* _Work instruction_
An exact reproduction of all the entries is the expected answer.

* _Recorded data_
========
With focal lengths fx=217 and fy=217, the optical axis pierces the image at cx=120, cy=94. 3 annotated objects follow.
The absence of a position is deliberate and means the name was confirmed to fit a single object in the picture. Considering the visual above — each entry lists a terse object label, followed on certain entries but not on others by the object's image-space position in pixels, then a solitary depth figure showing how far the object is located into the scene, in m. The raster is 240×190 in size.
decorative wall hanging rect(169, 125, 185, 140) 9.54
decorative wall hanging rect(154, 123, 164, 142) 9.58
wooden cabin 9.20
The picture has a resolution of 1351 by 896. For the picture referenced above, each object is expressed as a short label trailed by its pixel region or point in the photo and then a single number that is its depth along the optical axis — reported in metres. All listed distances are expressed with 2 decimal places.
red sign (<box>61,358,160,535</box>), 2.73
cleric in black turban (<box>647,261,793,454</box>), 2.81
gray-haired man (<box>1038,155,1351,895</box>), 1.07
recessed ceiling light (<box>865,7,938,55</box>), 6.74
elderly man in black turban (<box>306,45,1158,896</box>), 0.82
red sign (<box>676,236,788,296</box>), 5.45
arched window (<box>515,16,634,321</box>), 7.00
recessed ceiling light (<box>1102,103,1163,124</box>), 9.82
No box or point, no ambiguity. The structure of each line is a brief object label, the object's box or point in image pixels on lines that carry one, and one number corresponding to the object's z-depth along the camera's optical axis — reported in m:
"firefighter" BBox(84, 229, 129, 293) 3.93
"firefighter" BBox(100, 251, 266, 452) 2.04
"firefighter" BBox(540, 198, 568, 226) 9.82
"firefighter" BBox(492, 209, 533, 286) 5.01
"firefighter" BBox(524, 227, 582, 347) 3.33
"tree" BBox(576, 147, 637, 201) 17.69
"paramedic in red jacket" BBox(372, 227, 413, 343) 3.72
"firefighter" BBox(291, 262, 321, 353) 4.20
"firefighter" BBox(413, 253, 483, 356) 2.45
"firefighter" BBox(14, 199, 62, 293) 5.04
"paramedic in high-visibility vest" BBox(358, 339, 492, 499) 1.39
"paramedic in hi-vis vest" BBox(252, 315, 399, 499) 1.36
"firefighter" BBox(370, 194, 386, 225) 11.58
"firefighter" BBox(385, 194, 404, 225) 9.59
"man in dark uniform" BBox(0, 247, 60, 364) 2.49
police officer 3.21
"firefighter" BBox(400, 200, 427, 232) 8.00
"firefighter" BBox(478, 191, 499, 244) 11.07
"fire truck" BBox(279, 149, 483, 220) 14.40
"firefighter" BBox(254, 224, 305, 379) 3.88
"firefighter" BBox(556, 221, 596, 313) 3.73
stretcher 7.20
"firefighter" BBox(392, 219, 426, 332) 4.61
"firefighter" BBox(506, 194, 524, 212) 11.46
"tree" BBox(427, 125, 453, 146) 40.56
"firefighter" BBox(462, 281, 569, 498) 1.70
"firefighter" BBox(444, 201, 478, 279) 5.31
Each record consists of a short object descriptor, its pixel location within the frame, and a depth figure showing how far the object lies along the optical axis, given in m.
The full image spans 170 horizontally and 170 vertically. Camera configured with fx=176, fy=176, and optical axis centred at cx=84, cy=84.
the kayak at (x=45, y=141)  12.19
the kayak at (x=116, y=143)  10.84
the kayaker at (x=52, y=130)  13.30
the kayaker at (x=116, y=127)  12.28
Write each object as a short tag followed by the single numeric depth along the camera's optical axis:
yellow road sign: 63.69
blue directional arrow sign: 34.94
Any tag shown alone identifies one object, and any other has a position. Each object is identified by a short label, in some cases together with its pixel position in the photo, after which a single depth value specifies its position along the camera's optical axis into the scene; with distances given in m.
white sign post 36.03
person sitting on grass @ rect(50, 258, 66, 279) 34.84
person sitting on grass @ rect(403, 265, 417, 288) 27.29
========
* _Result of the exercise_
With focal lengths fx=217 and fy=217, the optical axis pierces the image at cx=120, cy=94. 3 annotated objects follow.
The absence of a position is deliberate and means the name was confirmed to fit a single object in the picture. Considering the visual above — each entry lists a terse object label, followed on certain entries but not on others by the object's image-space position in pixels, then a solitary depth figure showing how far the object is located into the scene, in m. The raster is 240×190 in size.
decorative wall hanging rect(169, 125, 185, 140) 9.54
decorative wall hanging rect(154, 123, 164, 142) 9.58
wooden cabin 9.20
The picture has a resolution of 1351 by 896. For the picture referenced above, each object is expressed as a short label trailed by its pixel region or point in the photo and then a single number that is its depth along the optical axis — reported in metres. All listed distances are expressed with 2 decimal places.
red sign (<box>61,358,160,535</box>), 2.73
cleric in black turban (<box>647,261,793,454</box>), 2.81
gray-haired man (<box>1038,155,1351,895</box>), 1.07
recessed ceiling light (<box>865,7,938,55</box>), 6.74
elderly man in black turban (<box>306,45,1158,896</box>), 0.82
red sign (<box>676,236,788,296</box>), 5.45
arched window (<box>515,16,634,321</box>), 7.00
recessed ceiling light (<box>1102,103,1163,124</box>), 9.82
No box or point, no ambiguity. The structure of each line is a brief object label, the object's box or point in image pixels on lines that carry one, and one number corresponding to the object's z-depth along the camera's optical axis — reported in m:
"firefighter" BBox(84, 229, 129, 293) 3.93
"firefighter" BBox(100, 251, 266, 452) 2.04
"firefighter" BBox(540, 198, 568, 226) 9.82
"firefighter" BBox(492, 209, 533, 286) 5.01
"firefighter" BBox(524, 227, 582, 347) 3.33
"tree" BBox(576, 147, 637, 201) 17.69
"paramedic in red jacket" BBox(372, 227, 413, 343) 3.72
"firefighter" BBox(291, 262, 321, 353) 4.20
"firefighter" BBox(413, 253, 483, 356) 2.45
"firefighter" BBox(14, 199, 62, 293) 5.04
"paramedic in high-visibility vest" BBox(358, 339, 492, 499) 1.39
"paramedic in hi-vis vest" BBox(252, 315, 399, 499) 1.36
"firefighter" BBox(370, 194, 386, 225) 11.58
"firefighter" BBox(385, 194, 404, 225) 9.59
"man in dark uniform" BBox(0, 247, 60, 364) 2.49
police officer 3.21
"firefighter" BBox(400, 200, 427, 232) 8.00
"firefighter" BBox(478, 191, 499, 244) 11.07
"fire truck" BBox(279, 149, 483, 220) 14.40
"firefighter" BBox(254, 224, 305, 379) 3.88
"firefighter" BBox(556, 221, 596, 313) 3.73
stretcher 7.20
"firefighter" BBox(392, 219, 426, 332) 4.61
"firefighter" BBox(506, 194, 524, 212) 11.46
"tree" BBox(427, 125, 453, 146) 40.56
"firefighter" BBox(462, 281, 569, 498) 1.70
"firefighter" BBox(444, 201, 478, 279) 5.31
Each record consists of a short object descriptor, its pixel location within the frame, and a depth figure showing how far the object lies along the optical axis, given in m.
The full image spans 170 horizontally and 170 vertically. Camera configured with fx=176, fy=176, and optical axis centred at cx=84, cy=84.
the kayak at (x=45, y=141)  12.19
the kayak at (x=116, y=143)  10.84
the kayaker at (x=52, y=130)  13.30
the kayaker at (x=116, y=127)  12.28
Write each object as a short tag followed by the single numeric depth along the camera's optical axis:
yellow road sign: 63.69
blue directional arrow sign: 34.94
Any tag shown alone identifies one object, and any other has a position. Each object is identified by a short label, in some cases together with its pixel position in the photo, after which a single depth value specifies its position along the camera's optical axis into the scene; with distances given in m.
white sign post 36.03
person sitting on grass @ rect(50, 258, 66, 279) 34.84
person sitting on grass @ rect(403, 265, 417, 288) 27.29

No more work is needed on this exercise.